Pulitzer Prize-winning newspaper columnist, journalist, and author George F. Will is the kind if Conservative even Liberals have learned to like and respect.
I don’t say that because he sometimes goes against the traditional Conservative grain, such as with his reservations and criticism over the Bush administration Iraq war policies and, more recently, with his proposal for withdrawing U.S. troops from Afghanistan and for fighting the war from “offshore.” (Will has also been a critic of “warrantless surveillance” and other Bush war on terror issues)
And I say this in spite of his views on several social issues and of some questionable political campaign practices many years ago.
There is one subject, however, on which both Republicans and Democrats should thank Will for. It is the way in which Will addresses the “Sarah Palin issue” today.
While he was a harsh critic of Sarah Palin—and of her patron, John McCain—during the 2008 elections, Will now paints a frank picture of Sarah Palin’s populism vis-à-vis a Palin 2012 presidential candidacy. A picture that, if closely examined by Republicans, should help them avoid a disaster in 2012. But also a picture that gives Democrats some hope for 2012—provided that Republicans do not pay attention to George F. Will.

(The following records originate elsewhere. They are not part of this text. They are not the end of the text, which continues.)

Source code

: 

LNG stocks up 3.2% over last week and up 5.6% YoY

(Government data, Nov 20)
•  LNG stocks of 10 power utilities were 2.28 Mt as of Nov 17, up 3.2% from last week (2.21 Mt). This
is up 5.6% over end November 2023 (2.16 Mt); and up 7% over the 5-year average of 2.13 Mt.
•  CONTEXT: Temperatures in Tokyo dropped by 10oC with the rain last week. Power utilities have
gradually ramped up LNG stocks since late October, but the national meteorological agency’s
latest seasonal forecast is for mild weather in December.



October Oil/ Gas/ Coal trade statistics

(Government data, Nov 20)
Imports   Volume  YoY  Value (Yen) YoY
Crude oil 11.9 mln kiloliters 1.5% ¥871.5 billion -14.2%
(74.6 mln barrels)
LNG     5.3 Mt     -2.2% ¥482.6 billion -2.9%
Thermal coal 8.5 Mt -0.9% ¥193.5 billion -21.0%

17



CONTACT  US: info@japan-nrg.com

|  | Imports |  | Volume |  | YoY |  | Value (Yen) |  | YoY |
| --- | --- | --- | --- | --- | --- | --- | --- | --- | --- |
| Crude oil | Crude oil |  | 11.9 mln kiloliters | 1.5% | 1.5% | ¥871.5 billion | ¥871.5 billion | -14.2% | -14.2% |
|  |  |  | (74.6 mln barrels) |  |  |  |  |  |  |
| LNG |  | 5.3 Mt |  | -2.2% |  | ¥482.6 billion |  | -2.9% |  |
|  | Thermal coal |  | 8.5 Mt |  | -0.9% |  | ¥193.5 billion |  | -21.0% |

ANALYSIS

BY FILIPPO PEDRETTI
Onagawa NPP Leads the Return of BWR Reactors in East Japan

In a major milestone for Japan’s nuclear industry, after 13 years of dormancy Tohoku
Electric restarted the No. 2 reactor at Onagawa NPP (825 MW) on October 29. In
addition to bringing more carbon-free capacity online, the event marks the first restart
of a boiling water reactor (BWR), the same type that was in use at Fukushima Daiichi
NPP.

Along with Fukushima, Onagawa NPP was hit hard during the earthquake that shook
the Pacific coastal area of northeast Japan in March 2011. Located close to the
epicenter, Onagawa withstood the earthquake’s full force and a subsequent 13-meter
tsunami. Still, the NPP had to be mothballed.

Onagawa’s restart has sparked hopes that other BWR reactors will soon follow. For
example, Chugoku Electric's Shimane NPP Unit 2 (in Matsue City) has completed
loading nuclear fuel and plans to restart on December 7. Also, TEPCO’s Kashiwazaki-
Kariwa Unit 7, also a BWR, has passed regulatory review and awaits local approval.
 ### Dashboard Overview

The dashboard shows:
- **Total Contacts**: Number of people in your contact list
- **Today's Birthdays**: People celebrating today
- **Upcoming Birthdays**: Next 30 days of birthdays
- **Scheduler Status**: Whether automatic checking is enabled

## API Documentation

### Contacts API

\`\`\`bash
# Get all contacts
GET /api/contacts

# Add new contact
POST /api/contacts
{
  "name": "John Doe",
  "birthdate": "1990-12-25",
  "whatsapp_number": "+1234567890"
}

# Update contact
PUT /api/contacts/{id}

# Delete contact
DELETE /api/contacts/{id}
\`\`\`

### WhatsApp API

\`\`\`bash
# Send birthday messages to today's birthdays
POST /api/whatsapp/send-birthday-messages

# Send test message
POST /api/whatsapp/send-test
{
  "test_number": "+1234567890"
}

In his Washington Post column, “Sarah Palin and the mutual loathing society,” after comparing John McCain’s “impulsive” decision to select Sarah Palin as his running mate to Barry Goldwater’s disastrous pick of Bill Miller in 1964, George Will warns Republicans:
Yet Sarah Palin, who with 17 months remaining in her single term as Alaska’s governor quit the only serious office she has ever held, is obsessively discussed as a possible candidate in 2012. Why? She is not going to be president and will not be the Republican nominee unless the party wants to lose at least 44 states.
Will then mentions the latest Post-ABC News poll which shows that “71 percent of Americans — including 52 percent of Republicans — think she is not qualified to be president.”
And, to Palin’s credit:
This is not her fault. She is what she is, and what she is merits no disdain. She is feisty and public-spirited, and millions of people vibrate like tuning forks to her rhetoric. When she was suddenly forced to take a walk on the highest wire in America’s political circus, she showed grit.
She also showed that grit is no substitute for seasoning. She has been subjected to such irrational vituperation — loathing largely born of snobbery — that she can be forgiven for seeking the balm of adulation from friendly audiences.
As to the movement—“the reaction”—that Palin fuels and represents:
That reaction is populism, a celebration of intellectual ordinariness. This is not a stance that will strengthen the Republican Party, which recently has become ruinously weak among highly educated whites. Besides, full-throated populism has not won a national election in 178 years, since Andrew Jackson was reelected in 1832.
Will then proceeds to prove his point with names such as William Jennings Bryan, Ross Perot, George Wallace and the accidental exception, Jimmy Carter.
After pointing out that populism, with its “constant ingredient” of resentment, “always wanes because it never seems serious as a solution,” Will concludes:
Political nature abhors a vacuum, which is what often exists for a year or two in a party after it loses a presidential election. But today’s saturation journalism, mesmerized by presidential politics and ravenous for material, requires a steady stream of political novelties. In that role, Palin is united with the media in a relationship of mutual loathing. This is not her fault. But neither is it her validation.
The author is a retired U.S. Air Force officer and a writer.